Короткое задание 1: Перескажите короче абзац из отрывка ниже, начинающийся словами «Пока мы с Аполлоном», и сохраните его основные факты.

Предоставленный отрывок:
==========

У Григорьевых взаимное впечатление отцов наших оказалось самым благоприятным. Старик Григорьев сумел придать себе степенный и значительный тон, упоминая имена своих значительных товарищей по дворянскому пансиону. Что же касается до моего отца, то напускать на себя серьезность и сдержанность ему никакой надобности не предстояло.
Мать Григорьева, Татьяна Андреевна, скелетоподобная старушка, поневоле показалась отцу солидною и сдержанной, так как при незнакомых она воздерживалась от всякого рода суждений. Мой товарищ Аполлон не мог в то время кому бы то ни было не понравиться. Это был образец скромности и сдержанности. Конечно, родители не преминули блеснуть его действительно прекрасной игрой на рояли.
Пока мы с Аполлоном ходили осматривать антресоли, где нам предстояло поместиться, родители переговорили об условиях моего помещения на полном со стороны Григорьевых содержании. Ввиду зимних и продолжительных летних вакаций, годовая плата была установлена в 300 рублей.
На другой день утром Илья Афанасьевич перевез немногочисленное мое имущество из погодинского флигеля к Григорьевым, а я, проводивши отца до зимней повозки, отправился к Григорьевым на новоселье.

==========

Данные:
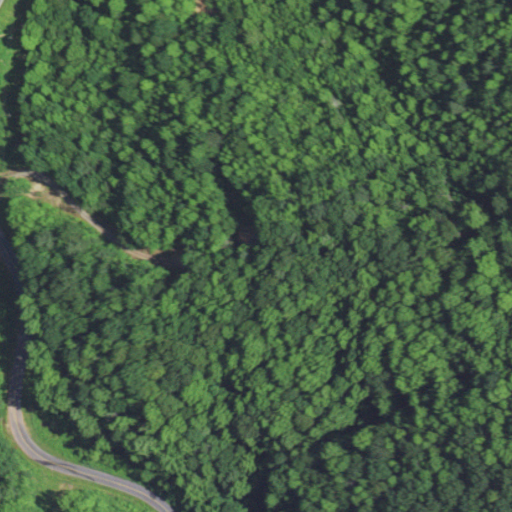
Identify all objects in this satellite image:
road: (112, 239)
road: (14, 418)
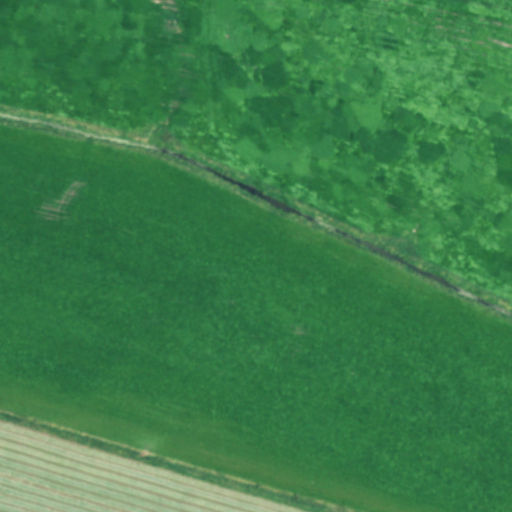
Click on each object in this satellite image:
crop: (255, 256)
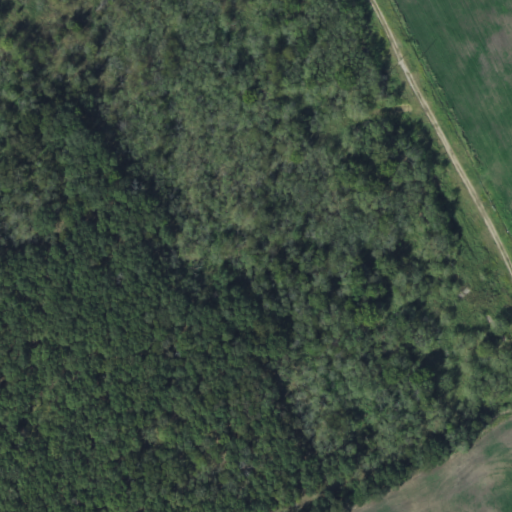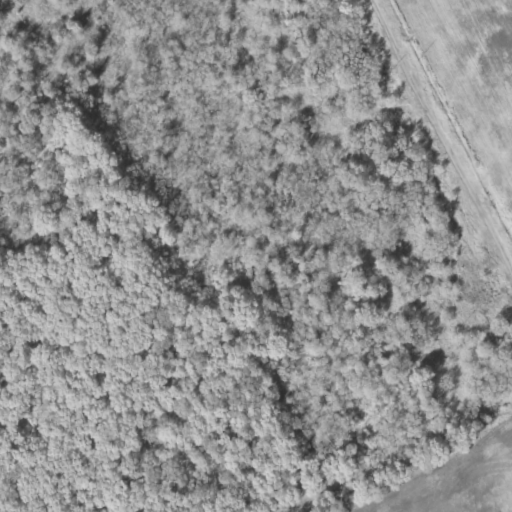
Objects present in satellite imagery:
road: (443, 139)
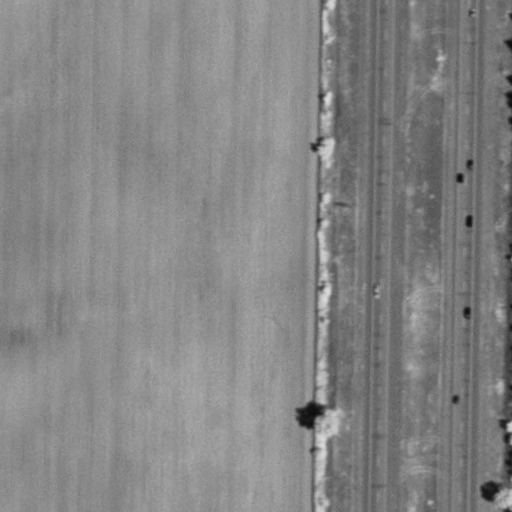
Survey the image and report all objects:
road: (379, 256)
road: (468, 256)
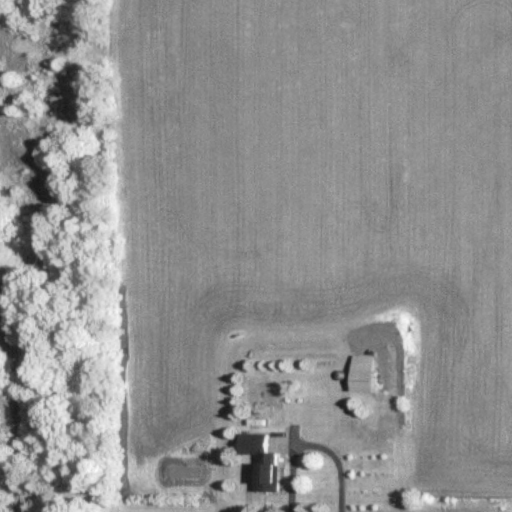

==========

Короткое задание 2: Представьте все строки из записей выше в виде JSON-списка строк. Каждой строке записей должна соответствовать одна строка списка, пустые строки пропустите, а изображения в ответ не включайте.

Письменный ответ 1: Пока рассказчик и Аполлон осматривали антресоли, где им предстояло жить, родители договорились об условиях проживания рассказчика у Григорьевых на полном содержании. С учетом зимних и долгих летних каникул годовую плату установили в 300 рублей.

Письменный ответ 2:
[
  "Identify all objects in this satellite image:",
  "road: (112, 239)",
  "road: (14, 418)",
  "Click on each object in this satellite image:",
  "crop: (255, 256)",
  "Objects present in satellite imagery:",
  "road: (443, 139)",
  "Survey the image and report all objects:",
  "road: (379, 256)",
  "road: (468, 256)"
]